On the other side of the Atlantic Ocean, James Quarmby expressed similar sentiments in a column for the Telegraph.
Here are some excerpts.
In most of the world wealth is celebrated; people aspire to be wealthy and admire those who accumulate it. …This notion, and the concomitant aspiration for wealth, has built the most successful and dynamic economy the modern world has ever seen. …but here in the UK and the rest of Europe, …we are witnessing increased suspicion and hostility towards the wealthy. …
The super-rich are often portrayed in the media as responsible for all manner of social evils… Overall, the top 1pc of taxpayers pay nearly 29pc of all income tax, and the top 10pc pay a full 60pc – that’s funding a lot of doctors, nurses and other front-line services and, without them, the rest of us would pay even more.
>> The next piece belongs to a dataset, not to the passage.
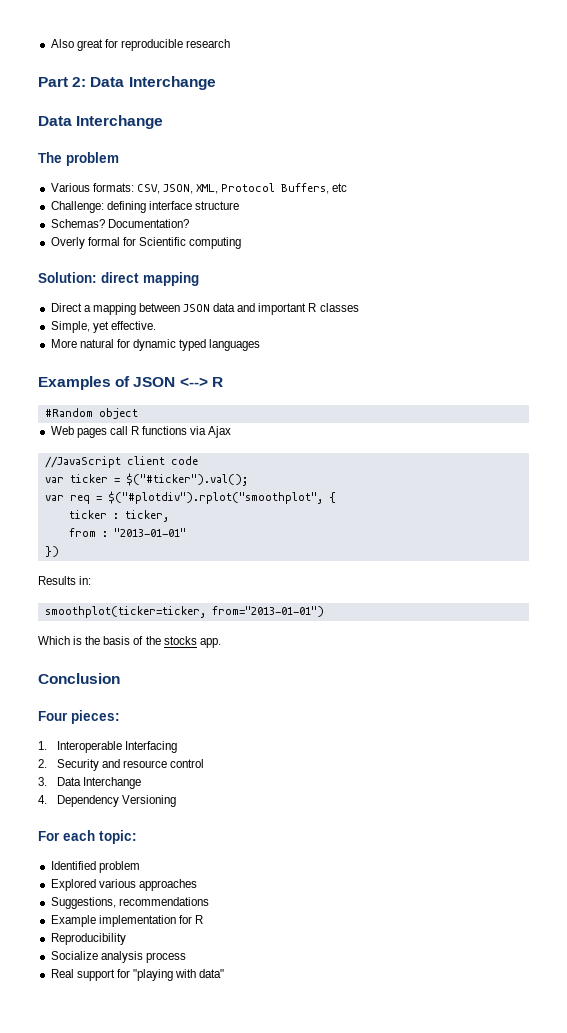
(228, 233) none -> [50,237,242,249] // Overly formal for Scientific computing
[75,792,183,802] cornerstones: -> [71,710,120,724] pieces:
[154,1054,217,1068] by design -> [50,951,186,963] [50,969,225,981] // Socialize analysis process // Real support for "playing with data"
So perhaps it’s time for phrases such as the “filthy rich” to disappear. Instead of vilifying the wealthy, we should celebrate them.
So why do folks on the left have such hostility to successful people?
In part, the answer is naked envy. They resent that others have been so successful and want to tear them down.
In part, the answer is economic illiteracy, especially the zero-sum belief that rich people mean less income for everyone else.
The bottom line is that a society that rewards entrepreneurship and success will be much better off than a society that penalizes those traits.